SOUTH BEND, Ind. – The weather amnesty period ended on Monday.

Homeless people in South Bend can no longer escape cold nights by sleeping in one of two weather amnesty shelters in the city.

This year, the City of South Bend partnered with Hope Ministries and the Center for the Homeless and opened two weather amnesty shelters.

The Center for the Homeless opened its doors on November 1 and after officials filed a permit late, the second location at the old Cutting Tools building on E. Tutt St., opened on November 29.

Genevieve Miller, the Deputy Chief of Staff for the City of South Bend Mayor’s Office, said the Tutt Street location worked out very well. The city says an average of 61 people stayed there each night.

However, the city and homeless advocates say homelessness is a year-round issue.

Monday morning, Michiana Five for the Homeless, a nonprofit organization, passed out food, blankets, and other supplies to people who sleep at the Tutt Street shelter.

John Shafer is the director for Michiana Five for the Homeless. He says Monday night will likely be the first time since November the homeless in Michiana spend their night on the streets.

The organization hopes the care kits make things easier.

“Just to have the comforts of having a blanket or a sleeping… it will help them continue to face their daily struggles being unsheltered,” said Shafer.

Shafer says the transition from a shelter to the streets is tough. He explains the homeless still face all kinds of weather and many sleep in fear because they’re afraid of being robbed or attacked.

Shafer says despite the Tutt Street Shelter opening late he thinks the City of South Bend, Hope Ministries, and the Center for the Homeless did a nice job with the weather amnesty shelters.

Shafer would still like to see a year-round shelter open.

“Weather amnesty is very important especially in the winter, but we feel it needs to be year round,” said Shafer. “There are people… that suffer needlessly in our community being unsheltered and it’s never comfortable, never safe being outside and sleeping at night.”

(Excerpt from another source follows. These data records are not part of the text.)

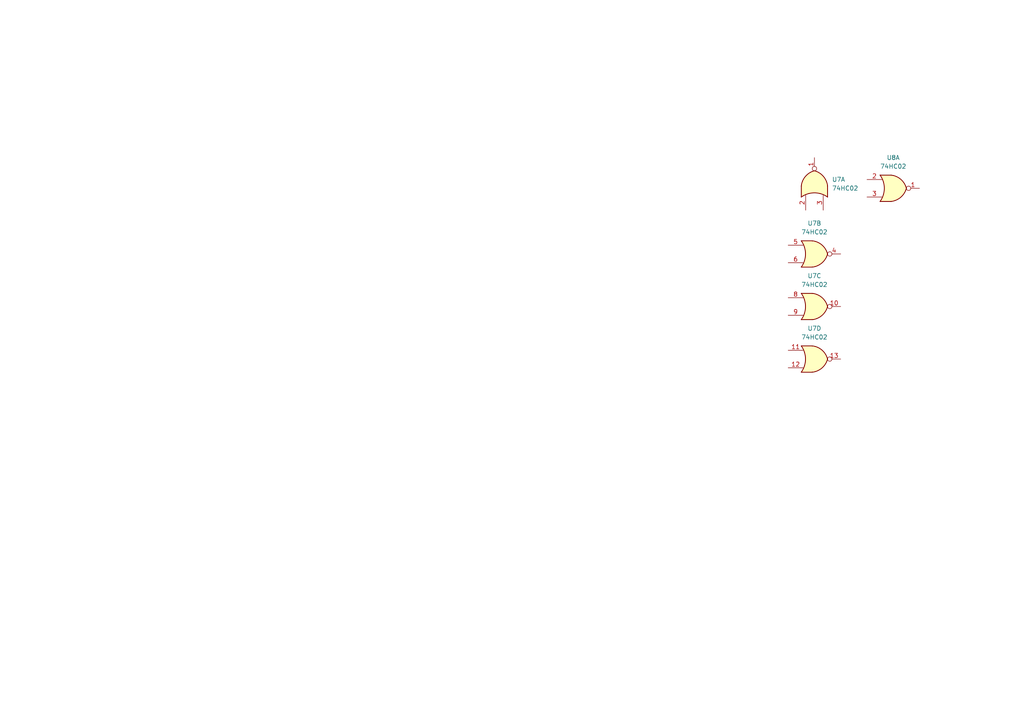
<source format=kicad_sch>
(kicad_sch
	(version 20231120)
	(generator "eeschema")
	(generator_version "8.0")
	(uuid "e254f4c9-2331-4bfc-b9e9-7eee81dc0e8f")
	(paper "A4")
	
	(symbol
		(lib_id "74xx:74HC02")
		(at 236.22 53.34 90)
		(unit 1)
		(exclude_from_sim no)
		(in_bom yes)
		(on_board yes)
		(dnp no)
		(fields_autoplaced yes)
		(uuid "086ffcae-66cf-43a5-b8e7-e3dc5f624c1e")
		(property "Reference" "U7"
			(at 241.3 52.0699 90)
			(effects
				(font
					(size 1.27 1.27)
				)
				(justify right)
			)
		)
		(property "Value" "74HC02"
			(at 241.3 54.6099 90)
			(effects
				(font
					(size 1.27 1.27)
				)
				(justify right)
			)
		)
		(property "Footprint" ""
			(at 236.22 53.34 0)
			(effects
				(font
					(size 1.27 1.27)
				)
				(hide yes)
			)
		)
		(property "Datasheet" "http://www.ti.com/lit/gpn/sn74hc02"
			(at 236.22 53.34 0)
			(effects
				(font
					(size 1.27 1.27)
				)
				(hide yes)
			)
		)
		(property "Description" "quad 2-input NOR gate"
			(at 236.22 53.34 0)
			(effects
				(font
					(size 1.27 1.27)
				)
				(hide yes)
			)
		)
		(pin "10"
			(uuid "d9b2791d-ec77-44a8-acc2-fa630bdc4cd2")
		)
		(pin "11"
			(uuid "9d77088b-cebf-4984-a42c-59440794e875")
		)
		(pin "9"
			(uuid "99ebe641-f857-43aa-9fd4-09d3c4f9f119")
		)
		(pin "12"
			(uuid "22b17b55-04e4-4833-a043-8beaf53abb34")
		)
		(pin "13"
			(uuid "7dfb3152-f109-4022-b3ca-c166fa3aa669")
		)
		(pin "5"
			(uuid "de121806-edcf-4d64-984a-838f945eb8e1")
		)
		(pin "8"
			(uuid "dfe449e7-2ad3-4714-a0d4-e75985faeb7b")
		)
		(pin "4"
			(uuid "ba778ffd-7c11-4d5f-98f2-2f0532b312ad")
		)
		(pin "14"
			(uuid "642dd66d-f6c0-4b1e-b019-9b6c15bf8074")
		)
		(pin "2"
			(uuid "ef6456e5-8ebd-4da1-aed2-6045bd73ccb7")
		)
		(pin "1"
			(uuid "4cdd97a2-20ee-4a18-99ef-f6bf17b27237")
		)
		(pin "6"
			(uuid "b5a7fa20-72d1-4881-90e7-f7e2628f5c53")
		)
		(pin "7"
			(uuid "afe2a0b2-dd15-4ed3-9849-2726799f694b")
		)
		(pin "3"
			(uuid "ae32bf72-b7ac-4ece-b1fd-2b3a0262020c")
		)
		(instances
			(project "Claculator_Keypad"
				(path "/3dfe8387-14ba-459f-af38-aa87559914ac/636d8ca9-0226-40b3-9624-9315330107da"
					(reference "U7")
					(unit 1)
				)
			)
		)
	)
	(symbol
		(lib_id "74xx:74HC02")
		(at 236.22 73.66 0)
		(unit 2)
		(exclude_from_sim no)
		(in_bom yes)
		(on_board yes)
		(dnp no)
		(fields_autoplaced yes)
		(uuid "3c1fa4fe-88a9-48b1-9bcb-2fd6f3c4dcad")
		(property "Reference" "U7"
			(at 236.22 64.77 0)
			(effects
				(font
					(size 1.27 1.27)
				)
			)
		)
		(property "Value" "74HC02"
			(at 236.22 67.31 0)
			(effects
				(font
					(size 1.27 1.27)
				)
			)
		)
		(property "Footprint" ""
			(at 236.22 73.66 0)
			(effects
				(font
					(size 1.27 1.27)
				)
				(hide yes)
			)
		)
		(property "Datasheet" "http://www.ti.com/lit/gpn/sn74hc02"
			(at 236.22 73.66 0)
			(effects
				(font
					(size 1.27 1.27)
				)
				(hide yes)
			)
		)
		(property "Description" "quad 2-input NOR gate"
			(at 236.22 73.66 0)
			(effects
				(font
					(size 1.27 1.27)
				)
				(hide yes)
			)
		)
		(pin "10"
			(uuid "d9b2791d-ec77-44a8-acc2-fa630bdc4cd5")
		)
		(pin "11"
			(uuid "9d77088b-cebf-4984-a42c-59440794e879")
		)
		(pin "9"
			(uuid "99ebe641-f857-43aa-9fd4-09d3c4f9f11c")
		)
		(pin "12"
			(uuid "22b17b55-04e4-4833-a043-8beaf53abb38")
		)
		(pin "13"
			(uuid "7dfb3152-f109-4022-b3ca-c166fa3aa66d")
		)
		(pin "5"
			(uuid "d0483a14-14ac-474d-a55c-9eb0e2f72c13")
		)
		(pin "8"
			(uuid "dfe449e7-2ad3-4714-a0d4-e75985faeb7e")
		)
		(pin "4"
			(uuid "072a6f7b-be13-4255-ac92-15706d8de6e2")
		)
		(pin "14"
			(uuid "642dd66d-f6c0-4b1e-b019-9b6c15bf8077")
		)
		(pin "2"
			(uuid "26d78926-f239-43c5-a77e-eb46bae37706")
		)
		(pin "1"
			(uuid "35ef6799-b07e-43fa-97b1-05f656f017c9")
		)
		(pin "6"
			(uuid "0231a3c5-70c6-4ec2-9ad9-52ca13140982")
		)
		(pin "7"
			(uuid "afe2a0b2-dd15-4ed3-9849-2726799f694e")
		)
		(pin "3"
			(uuid "02515d02-68a7-4671-b4e3-d8062f68292c")
		)
		(instances
			(project "Claculator_Keypad"
				(path "/3dfe8387-14ba-459f-af38-aa87559914ac/636d8ca9-0226-40b3-9624-9315330107da"
					(reference "U7")
					(unit 2)
				)
			)
		)
	)
	(symbol
		(lib_id "74xx:74HC02")
		(at 236.22 88.9 0)
		(unit 3)
		(exclude_from_sim no)
		(in_bom yes)
		(on_board yes)
		(dnp no)
		(fields_autoplaced yes)
		(uuid "9d48ce50-ac7f-42a2-a86f-0cf05e03be10")
		(property "Reference" "U7"
			(at 236.22 80.01 0)
			(effects
				(font
					(size 1.27 1.27)
				)
			)
		)
		(property "Value" "74HC02"
			(at 236.22 82.55 0)
			(effects
				(font
					(size 1.27 1.27)
				)
			)
		)
		(property "Footprint" ""
			(at 236.22 88.9 0)
			(effects
				(font
					(size 1.27 1.27)
				)
				(hide yes)
			)
		)
		(property "Datasheet" "http://www.ti.com/lit/gpn/sn74hc02"
			(at 236.22 88.9 0)
			(effects
				(font
					(size 1.27 1.27)
				)
				(hide yes)
			)
		)
		(property "Description" "quad 2-input NOR gate"
			(at 236.22 88.9 0)
			(effects
				(font
					(size 1.27 1.27)
				)
				(hide yes)
			)
		)
		(pin "10"
			(uuid "3ce95c6a-a9d1-4885-82cd-f69908266109")
		)
		(pin "11"
			(uuid "9d77088b-cebf-4984-a42c-59440794e87b")
		)
		(pin "9"
			(uuid "d2cd98f7-095a-4053-9a24-5d31ea25e6be")
		)
		(pin "12"
			(uuid "22b17b55-04e4-4833-a043-8beaf53abb3a")
		)
		(pin "13"
			(uuid "7dfb3152-f109-4022-b3ca-c166fa3aa66f")
		)
		(pin "5"
			(uuid "de121806-edcf-4d64-984a-838f945eb8e7")
		)
		(pin "8"
			(uuid "ab8fd0aa-31c4-4205-9843-c6877be4161b")
		)
		(pin "4"
			(uuid "ba778ffd-7c11-4d5f-98f2-2f0532b312b3")
		)
		(pin "14"
			(uuid "642dd66d-f6c0-4b1e-b019-9b6c15bf8079")
		)
		(pin "2"
			(uuid "26d78926-f239-43c5-a77e-eb46bae37708")
		)
		(pin "1"
			(uuid "35ef6799-b07e-43fa-97b1-05f656f017cb")
		)
		(pin "6"
			(uuid "b5a7fa20-72d1-4881-90e7-f7e2628f5c59")
		)
		(pin "7"
			(uuid "afe2a0b2-dd15-4ed3-9849-2726799f6950")
		)
		(pin "3"
			(uuid "02515d02-68a7-4671-b4e3-d8062f68292e")
		)
		(instances
			(project "Claculator_Keypad"
				(path "/3dfe8387-14ba-459f-af38-aa87559914ac/636d8ca9-0226-40b3-9624-9315330107da"
					(reference "U7")
					(unit 3)
				)
			)
		)
	)
	(symbol
		(lib_id "74xx:74HC02")
		(at 259.08 54.61 0)
		(unit 1)
		(exclude_from_sim no)
		(in_bom yes)
		(on_board yes)
		(dnp no)
		(fields_autoplaced yes)
		(uuid "a19400bc-b239-4bf8-8f4b-c61108bdc095")
		(property "Reference" "U8"
			(at 259.08 45.72 0)
			(effects
				(font
					(size 1.27 1.27)
				)
			)
		)
		(property "Value" "74HC02"
			(at 259.08 48.26 0)
			(effects
				(font
					(size 1.27 1.27)
				)
			)
		)
		(property "Footprint" ""
			(at 259.08 54.61 0)
			(effects
				(font
					(size 1.27 1.27)
				)
				(hide yes)
			)
		)
		(property "Datasheet" "http://www.ti.com/lit/gpn/sn74hc02"
			(at 259.08 54.61 0)
			(effects
				(font
					(size 1.27 1.27)
				)
				(hide yes)
			)
		)
		(property "Description" "quad 2-input NOR gate"
			(at 259.08 54.61 0)
			(effects
				(font
					(size 1.27 1.27)
				)
				(hide yes)
			)
		)
		(pin "10"
			(uuid "d9b2791d-ec77-44a8-acc2-fa630bdc4cd4")
		)
		(pin "11"
			(uuid "9d77088b-cebf-4984-a42c-59440794e877")
		)
		(pin "9"
			(uuid "99ebe641-f857-43aa-9fd4-09d3c4f9f11b")
		)
		(pin "12"
			(uuid "22b17b55-04e4-4833-a043-8beaf53abb36")
		)
		(pin "13"
			(uuid "7dfb3152-f109-4022-b3ca-c166fa3aa66b")
		)
		(pin "5"
			(uuid "de121806-edcf-4d64-984a-838f945eb8e4")
		)
		(pin "8"
			(uuid "dfe449e7-2ad3-4714-a0d4-e75985faeb7d")
		)
		(pin "4"
			(uuid "ba778ffd-7c11-4d5f-98f2-2f0532b312b0")
		)
		(pin "14"
			(uuid "642dd66d-f6c0-4b1e-b019-9b6c15bf8076")
		)
		(pin "2"
			(uuid "9ff4d916-c097-4e1a-8aec-6559f66b313a")
		)
		(pin "1"
			(uuid "239114fb-2a58-4384-b4d2-2a63d4c7e03f")
		)
		(pin "6"
			(uuid "b5a7fa20-72d1-4881-90e7-f7e2628f5c56")
		)
		(pin "7"
			(uuid "afe2a0b2-dd15-4ed3-9849-2726799f694d")
		)
		(pin "3"
			(uuid "5ff87295-2f78-4eff-847a-e45a2a75c63f")
		)
		(instances
			(project "Claculator_Keypad"
				(path "/3dfe8387-14ba-459f-af38-aa87559914ac/636d8ca9-0226-40b3-9624-9315330107da"
					(reference "U8")
					(unit 1)
				)
			)
		)
	)
	(symbol
		(lib_id "74xx:74HC02")
		(at 236.22 104.14 0)
		(unit 4)
		(exclude_from_sim no)
		(in_bom yes)
		(on_board yes)
		(dnp no)
		(fields_autoplaced yes)
		(uuid "ea0615ae-c05f-4977-9480-72663ed5a636")
		(property "Reference" "U7"
			(at 236.22 95.25 0)
			(effects
				(font
					(size 1.27 1.27)
				)
			)
		)
		(property "Value" "74HC02"
			(at 236.22 97.79 0)
			(effects
				(font
					(size 1.27 1.27)
				)
			)
		)
		(property "Footprint" ""
			(at 236.22 104.14 0)
			(effects
				(font
					(size 1.27 1.27)
				)
				(hide yes)
			)
		)
		(property "Datasheet" "http://www.ti.com/lit/gpn/sn74hc02"
			(at 236.22 104.14 0)
			(effects
				(font
					(size 1.27 1.27)
				)
				(hide yes)
			)
		)
		(property "Description" "quad 2-input NOR gate"
			(at 236.22 104.14 0)
			(effects
				(font
					(size 1.27 1.27)
				)
				(hide yes)
			)
		)
		(pin "10"
			(uuid "d9b2791d-ec77-44a8-acc2-fa630bdc4cd0")
		)
		(pin "11"
			(uuid "d731523f-ab7a-4c06-9de8-367dc12f29b1")
		)
		(pin "9"
			(uuid "99ebe641-f857-43aa-9fd4-09d3c4f9f117")
		)
		(pin "12"
			(uuid "2a5198da-90dc-41be-933f-9d6c8e718872")
		)
		(pin "13"
			(uuid "a2f974fe-7357-4246-afaa-0fe53ce55369")
		)
		(pin "5"
			(uuid "de121806-edcf-4d64-984a-838f945eb8e0")
		)
		(pin "8"
			(uuid "dfe449e7-2ad3-4714-a0d4-e75985faeb79")
		)
		(pin "4"
			(uuid "ba778ffd-7c11-4d5f-98f2-2f0532b312ac")
		)
		(pin "14"
			(uuid "642dd66d-f6c0-4b1e-b019-9b6c15bf8072")
		)
		(pin "2"
			(uuid "26d78926-f239-43c5-a77e-eb46bae37702")
		)
		(pin "1"
			(uuid "35ef6799-b07e-43fa-97b1-05f656f017c5")
		)
		(pin "6"
			(uuid "b5a7fa20-72d1-4881-90e7-f7e2628f5c52")
		)
		(pin "7"
			(uuid "afe2a0b2-dd15-4ed3-9849-2726799f6949")
		)
		(pin "3"
			(uuid "02515d02-68a7-4671-b4e3-d8062f682928")
		)
		(instances
			(project "Claculator_Keypad"
				(path "/3dfe8387-14ba-459f-af38-aa87559914ac/636d8ca9-0226-40b3-9624-9315330107da"
					(reference "U7")
					(unit 4)
				)
			)
		)
	)
)
</source>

Miller says the city is in talks with partners to open a year-round intake center before next winter.

“We’re in dialogue with partners already and we’re working well in advance of the cold weather,” said Miller. “An intake or gateway center would have enough bed and services that we would no longer need winter amnesty once that is established. In that way it would be a much more permanent solution in addition to the permanent supportive housing.”

One man who is homeless says he spent the majority of this past winter sleeping at the Tutt Street shelter. He isn’t sure where he will sleep on Monday night.

“I just pray that all the homeless people can find a suitable place,” said Robert Forrest. “I’m out here with zero income pretty much so I do what I can do to make it out here. I got frostbit hands in the past, but I’ll make it. By the grace of God, I’ll make it.”